Hint: it works like this: loglik_constrained <- constrain(loglik, mu0 ~ mu1)
`
Optional ensemble MCMC method
Let’s use an ensemble MCMC sampler from the package mcmcensemble. This implements an ensemble MCMC method that is well-suited to problems where paramters exhibit high correlation. If you’re interested, check out this paper:
Goodman J, Weare J. Ensemble samplers with affine invariance. Communications in applied mathematics and computational science. 2010 Jan 31;5(1):65-80.
library(mcmcensemble)The make.bisse function will throw errors if we try to plug in negative parameters:
loglik(-pars)For an MCMC routine that isn’t included in diversitree, we need to ensure that we can do an unrestricted search in parameter space.
loglik_transformed <- function(pars){
pars <- exp(pars)
loglik <- loglik(pars)
return(loglik)
}
loglik_transformed(log(pars))
# This looks ok.
loglik_transformed(-log(pars))
# Calculates a value without error. Good to go.
nwalkers <- 100 #ensemble size
nsteps <- 50 #number of times to update entire nsemble
# initialize the ensemble:
mcmc_inits <- matrix(nrow=nwalkers, ncol=6)
for(i in 1:nwalkers) mcmc_inits[i,] <- jitter(log(mlepars))
# run the ensemble MCMC:
mcmc_fit <- MCMCEnsemble(loglik_transformed,
inits=mcmc_inits,
max.iter=nwalkers*nsteps,
n.walkers = nwalkers)
# Now, let's try to visualize the profile log-likelihoods (including
# the curves we generated earlier):
par(mfrow=c(3,2))
plot(mcmc_fit$log.p ~ mcmc_fit$samples[,,1],xlab=bquote(lambda[0]))
#lines(log(lambdavals), loglik_lambda0_vals, col='red')
plot(mcmc_fit$log.p ~ mcmc_fit$samples[,,2],xlab=bquote(lambda[1]))
#lines(log(lambdavals), loglik_lambda1_vals, col='red')
plot(mcmc_fit$log.p ~ mcmc_fit$samples[,,3],xlab=bquote(mu[0]))
#lines(log(muvals), loglik_mu0_vals, col='red')
plot(mcmc_fit$log.p ~ mcmc_fit$samples[,,4],xlab=bquote(mu[1]))
#lines(log(muvals), loglik_mu1_vals, col='red')
plot(mcmc_fit$log.p ~ mcmc_fit$samples[,,5],xlab=bquote(q[0~1]))
#lines(log(qvals), loglik_q01_vals, col='red')

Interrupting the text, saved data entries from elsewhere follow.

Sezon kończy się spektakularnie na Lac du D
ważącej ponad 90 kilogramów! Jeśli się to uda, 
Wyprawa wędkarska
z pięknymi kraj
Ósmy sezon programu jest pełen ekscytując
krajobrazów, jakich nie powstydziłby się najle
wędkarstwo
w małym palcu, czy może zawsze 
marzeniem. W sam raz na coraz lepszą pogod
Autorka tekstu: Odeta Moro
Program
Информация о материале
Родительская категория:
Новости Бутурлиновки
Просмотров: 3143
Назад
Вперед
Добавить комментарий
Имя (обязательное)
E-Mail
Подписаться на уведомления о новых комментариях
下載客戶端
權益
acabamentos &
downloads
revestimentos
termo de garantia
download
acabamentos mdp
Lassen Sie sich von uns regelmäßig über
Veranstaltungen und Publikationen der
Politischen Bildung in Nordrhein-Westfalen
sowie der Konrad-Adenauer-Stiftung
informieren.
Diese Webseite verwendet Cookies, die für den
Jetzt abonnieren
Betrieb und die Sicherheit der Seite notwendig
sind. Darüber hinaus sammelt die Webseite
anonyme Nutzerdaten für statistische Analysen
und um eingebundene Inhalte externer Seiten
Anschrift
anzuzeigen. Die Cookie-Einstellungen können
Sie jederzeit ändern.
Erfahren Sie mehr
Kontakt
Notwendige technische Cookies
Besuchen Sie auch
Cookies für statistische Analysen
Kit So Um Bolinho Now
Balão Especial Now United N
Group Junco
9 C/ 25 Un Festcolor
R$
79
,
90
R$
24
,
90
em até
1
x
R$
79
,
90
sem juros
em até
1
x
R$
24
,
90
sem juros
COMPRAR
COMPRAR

plot(mcmc_fit$log.p ~ mcmc_fit$samples[,,6],xlab=bquote(q[1~0]))
#lines(log(qvals), loglik_q10_vals, col='red') In the vicinity of the MLE, the MCMC results should closely match the profile likelihood curves (but far away from the MLE there is no reason why they should be similar). (Why?)
Looking at the different plots, are you able to say which parameters that are more difficult to estimate than others?
What if we look at parameter correlations?